Tiger holds the obvious edge when it comes to caddy quality. While I find Stevie Williams to be morally bankrupt, he undoubtedly provides more value on the bag than a guy who has zero caddying experience and is actually bankrupt.
I’d also like to point out that Happy was able to overcome what I’ve estimated to be a sextuple bogey during his final round to pull out the win. What the movie failed to explain is that Happy, in addition to being a prodigious if unconventional golfer, also possesses magical powers that make sextuple bogeys only drop him one shot. That’s some serious Houdini sorcery. I’d like to see Tiger pull that one off. He couldn’t even move his ball a quarter of an inch without everyone flipping out.
Finally, let’s also remember that Happy was struck squarely by a Volkswagen Beatle in the middle of his final round. That had to be disconcerting. Tiger is no stranger to playing through pain and adversity himself. His US Open win with a torn ACL ranks up there on the Willis Reed Scale of Heroic Injured Athlete Performances™. Regardless, it doesn’t compare to being struck by a car mid-round.

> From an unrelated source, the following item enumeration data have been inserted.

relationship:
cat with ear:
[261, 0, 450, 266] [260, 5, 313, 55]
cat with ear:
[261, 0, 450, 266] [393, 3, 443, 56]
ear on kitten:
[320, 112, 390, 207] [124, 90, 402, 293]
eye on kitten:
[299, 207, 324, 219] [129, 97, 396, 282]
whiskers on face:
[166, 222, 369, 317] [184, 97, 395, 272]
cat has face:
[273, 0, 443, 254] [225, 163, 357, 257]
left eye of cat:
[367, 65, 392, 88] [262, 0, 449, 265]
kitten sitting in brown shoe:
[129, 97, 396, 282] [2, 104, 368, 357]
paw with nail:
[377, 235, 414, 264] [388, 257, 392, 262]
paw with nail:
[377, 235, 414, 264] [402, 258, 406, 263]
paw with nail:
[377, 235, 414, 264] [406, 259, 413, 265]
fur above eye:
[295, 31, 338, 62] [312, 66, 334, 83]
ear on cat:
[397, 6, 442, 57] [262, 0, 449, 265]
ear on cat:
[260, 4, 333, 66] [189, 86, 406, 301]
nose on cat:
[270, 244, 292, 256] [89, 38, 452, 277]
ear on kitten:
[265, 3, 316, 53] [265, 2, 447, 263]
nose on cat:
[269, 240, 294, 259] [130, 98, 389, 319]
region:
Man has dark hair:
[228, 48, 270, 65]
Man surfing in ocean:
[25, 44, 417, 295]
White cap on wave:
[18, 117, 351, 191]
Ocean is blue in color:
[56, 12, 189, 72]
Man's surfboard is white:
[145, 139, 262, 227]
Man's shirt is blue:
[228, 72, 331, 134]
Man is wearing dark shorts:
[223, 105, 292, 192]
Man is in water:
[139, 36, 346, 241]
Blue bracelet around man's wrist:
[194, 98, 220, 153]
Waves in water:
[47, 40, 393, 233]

2. Shooter McGavin, Happy Gilmore
If the montage sequences in Happy Gilmore are accurate, then we must conclude that Shooter won something like 10 tournaments in the 1995 season, which would eclipse Tiger’s 9 wins in the 2000 season as the most wins in a season in the modern era. This is no small feat, especially when you consider that Shooter accomplished this run while having shoddy caddying (a 5 iron for a 25 yard pitch in heavy rough? Please) and no swing coach. An unfortunate ruling requiring Shooter to play from a patron’s foot paved the way for him to make the most impressive par in recent PGA history, solidifying his legendary status. Frankly, I’m surprised that a 30 for 30 hasn’t been made about the 18th hole at the Tour Championship yet.

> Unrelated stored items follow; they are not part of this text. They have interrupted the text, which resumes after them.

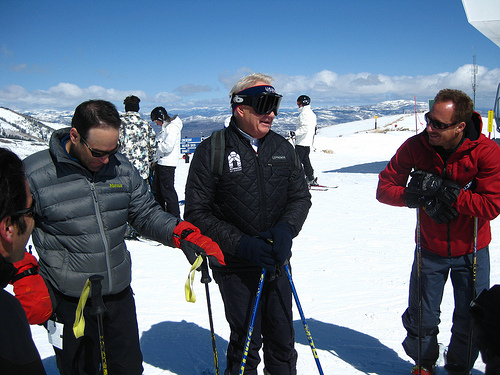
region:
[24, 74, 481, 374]
group of skiers talking on hill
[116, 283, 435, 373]
shadow's of skiers cast on snow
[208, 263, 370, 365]
blue ski poles in hand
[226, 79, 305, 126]
black ski goggles on skier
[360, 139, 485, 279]
red hoodie on skier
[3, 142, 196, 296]
gray jacket on skier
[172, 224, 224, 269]
red gloves on skier's hands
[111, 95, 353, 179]
skiers in background facing away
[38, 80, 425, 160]
snow covered mountains in the distance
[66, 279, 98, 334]
yellow loops on ski poles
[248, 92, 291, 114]
large goggles on the man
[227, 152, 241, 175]
a logo on man's jacket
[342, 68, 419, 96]
some clouds in the sky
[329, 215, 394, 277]
some snow on the slope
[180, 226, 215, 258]
red mitten on the man's hand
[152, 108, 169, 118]
black helmet on the person's head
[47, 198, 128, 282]
front part of man's jacket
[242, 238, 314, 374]
man in blue mittens holding ski poles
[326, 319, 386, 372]
a reflection of man in snow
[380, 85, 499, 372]
a man on the ski slope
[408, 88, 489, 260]
man wearing a red coat and black gloves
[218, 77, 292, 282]
man wearing black ski goggles and blue gloves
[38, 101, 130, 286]
man wearing sunglasses and a gray coat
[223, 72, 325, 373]
man holding blue ski poles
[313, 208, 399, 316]
snow on the ski mountain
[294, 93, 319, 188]
person on skis wearing a white coat and a black helmet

Shooter is also unequivocally at the top of the official Tour Sauce power rankings based on his bad-ass “shooter” celebration, his swagger oozing post-round interviews that Patrick Reed undoubtedly studies for inspiration, and his penchant for ripping stogies while cashing oversize victory checks. Shooter sports lacy sweater-vests over Tom Ashworth polos on Sundays. Enough said.
1. Roy McAvoy, Tin Cup
As much as I enjoyed the Andrew Landry underdog story in this year’s US Open, his story pales in comparison to Tin Cup’s US Open run. If some guy ranked outside of the top 1500 who operates a shoddy driving range as his day job qualified for the 2016 US Open and shot 83-62 (also known as a “Reverse Camilo Villegas”) in the first 2 rounds, I might actually have passed out from excitement. At the same time, no one takes the No Laying Up creed more seriously than Roy McAvoy. He literally has “NLU ‘til I die” tattooed on his left butt cheek, and I heard that shortly after his US Open antics, he tried to run for Texas State Senate strictly on a No Laying Up platform. For that, he has our unwavering respect and admiration.
Alright, let the argument begin: what fictitious sticks did I leave out?